PhD Degree and Curriculum
The degree of Doctor of Philosophy, primarily a research degree, requires from three to four years of graduate study beyond the master's degree. The major area of specialization encompasses courses and research that are closely related, but the courses need not be offered by a single major department. Candidates must demonstrate a capacity for independent research by preparing an original thesis on a topic within the major field of study, must meet the qualifying requirements or examination in the area of specialization, and must pass both preliminary and final examinations.
|CEE 599||Thesis Research (min-max applied toward degree)||32|
|Elective courses (subject to Other Requirements and Conditions below)||32|
|Other Requirements and Conditions may overlap|
|A maximum of 8 hours of CEE 597 (or other independent study) may be applied toward the elective course work requirement; approval required.|
|There is no department-wide foreign language requirement. However, the faculties of some areas of specialization may require foreign language proficiency if essential to the conduct of research in that area.|
|64 graduate hours must be completed in residence.|
|A Masters degree is required for admission to the Ph.D. program.|
|Ph.D. exam and dissertation requirements:|
|Final exam or dissertation defense|
|The minimum program GPA is 2.75.|
Timeline of Requirements
A PhD degree at CEE at Illinois has numerous key milestones, which can generally be grouped into three stages. After the receipt of an M.S. degree (Stage I), the student is considered to be an aspirant to the Ph.D. degree program (continuation of Stage I), but is not officially admitted to the program (Stage II) until the student has satisfied the area qualification procedures. A minimum of 96 hours of credit are required, 64 of which must be in residence.
|Select Research Advisor||End of 1st Semester||End of 2nd Semester|
|Qualifying Exam||2nd Semester||4th Semester|
|Complete Key Coursework
Required for Research
|3rd – 4th Semester||4th – 5th Semester|
|Preliminary Exam||4th - 5th Semester||5th Semester|
|Final Examination||8th Semester||6 Years|
|Thesis Deposit||8th Semester||6 Years|
The first stage is completed when the candidate has received a master’s degree or has earned the equivalent number of credits AND has satisfied the area’s qualification procedures.
A student who has identified a faculty member that agrees to supervise and financially support their doctoral program studies must do two things in order to work toward the civil and environmental engineering Ph.D. degree: (1) formally apply for admission to the doctoral program, and (2) pass the qualification procedures set by their area of specialization. The department encourages students to apply for admission to the doctoral program as soon as possible after completing their M.S., or if the student obtained his or her M.S. degree elsewhere, as soon as possible after arriving at Illinois. Qualification procedures for doctoral candidates vary between areas of specialization. Some areas review student’s academic records and make a decision. Other areas have a written component, an oral component or a combination of both.
Please review the CEE Graduate Handbook (2015) for more specific information regarding specific area qualification procedures.

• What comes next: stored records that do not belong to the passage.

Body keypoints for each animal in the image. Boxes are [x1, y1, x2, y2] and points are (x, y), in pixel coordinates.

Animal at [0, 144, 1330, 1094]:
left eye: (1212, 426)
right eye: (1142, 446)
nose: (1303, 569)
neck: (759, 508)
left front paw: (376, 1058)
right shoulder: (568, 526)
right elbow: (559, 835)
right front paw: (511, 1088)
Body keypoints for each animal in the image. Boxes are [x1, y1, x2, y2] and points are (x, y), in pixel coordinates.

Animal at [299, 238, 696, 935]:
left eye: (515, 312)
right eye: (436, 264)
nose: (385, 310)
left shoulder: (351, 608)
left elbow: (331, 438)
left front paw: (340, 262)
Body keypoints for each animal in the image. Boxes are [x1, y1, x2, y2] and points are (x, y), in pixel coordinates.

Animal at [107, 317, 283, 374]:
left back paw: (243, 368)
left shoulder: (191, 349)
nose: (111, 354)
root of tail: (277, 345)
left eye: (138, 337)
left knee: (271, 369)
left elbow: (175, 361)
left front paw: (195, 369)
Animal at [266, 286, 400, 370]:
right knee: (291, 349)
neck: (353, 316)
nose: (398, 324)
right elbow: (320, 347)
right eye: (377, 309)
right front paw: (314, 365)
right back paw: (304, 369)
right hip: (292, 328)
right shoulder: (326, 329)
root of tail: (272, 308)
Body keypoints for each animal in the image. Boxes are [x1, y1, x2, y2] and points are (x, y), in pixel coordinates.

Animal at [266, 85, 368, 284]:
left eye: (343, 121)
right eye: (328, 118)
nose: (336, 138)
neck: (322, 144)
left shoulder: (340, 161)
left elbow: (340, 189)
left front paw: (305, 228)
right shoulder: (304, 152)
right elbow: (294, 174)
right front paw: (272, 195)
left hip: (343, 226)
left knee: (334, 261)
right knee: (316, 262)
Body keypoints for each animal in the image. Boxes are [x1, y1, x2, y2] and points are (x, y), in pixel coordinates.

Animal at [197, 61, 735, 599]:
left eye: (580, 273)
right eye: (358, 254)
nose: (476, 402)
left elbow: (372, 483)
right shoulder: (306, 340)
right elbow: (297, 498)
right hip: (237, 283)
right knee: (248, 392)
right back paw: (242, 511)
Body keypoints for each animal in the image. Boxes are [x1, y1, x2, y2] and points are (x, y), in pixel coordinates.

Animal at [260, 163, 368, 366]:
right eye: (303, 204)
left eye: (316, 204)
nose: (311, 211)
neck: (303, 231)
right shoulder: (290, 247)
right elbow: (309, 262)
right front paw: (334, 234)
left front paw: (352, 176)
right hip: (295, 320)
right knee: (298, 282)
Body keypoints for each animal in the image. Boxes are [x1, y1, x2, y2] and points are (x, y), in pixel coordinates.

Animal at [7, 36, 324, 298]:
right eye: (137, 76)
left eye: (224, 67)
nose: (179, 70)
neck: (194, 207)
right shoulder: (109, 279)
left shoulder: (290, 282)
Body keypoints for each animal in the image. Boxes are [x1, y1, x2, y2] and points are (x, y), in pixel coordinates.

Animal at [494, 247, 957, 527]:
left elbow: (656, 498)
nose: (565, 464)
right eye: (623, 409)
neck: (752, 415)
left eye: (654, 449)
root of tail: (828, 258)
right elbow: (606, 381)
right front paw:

The second stage consists of completion of a minimum of 32 additional hours of graded course
work, beyond the M.S. requirements, fulfillment of departmental requirements, including
language requirement, if any, and passing the preliminary examination. There may be no
transferring of credits from outside Illinois during this stage.
A candidate for the Ph.D. degree must pass a preliminary examination to test his or her knowledge of the major and minor field of study. All students are required to complete the preliminary exam within 2.5 years of starting the Ph.D. program (post M.S.). Under special circumstances, a student who does not take the preliminary examination within 2.5 years can submit a petition with a plan to take the preliminary examination within 6 months. This petition will need to be approved by the student’s advisor and the director of graduate studies, or the student’s registration will be blocked. If a student does not meet the revised date of an approved extension, their progress will not be considered adequate, and dismissal from the Ph.D. program may be recommended.
The third stage is primarily devoted to research with a minimum of 32 hours of thesis credit by end of stage III, preparation of the dissertation, and the final examination. Courses may be taken during this period as well. There may be no transferring of credits from outside Illinois during this stage.
After the credit requirements for the third stage and the thesis have been completed, the candidate is admitted to the final examination upon recommendation of his or her advisor. Final examinations are oral and public. A student who has failed to maintain high standards of scholarship and research will be refused admission to the final examination. Although the examination is concerned primarily with the research accomplished by the student as described in his or her thesis, it may extend over the candidate’s whole field of study.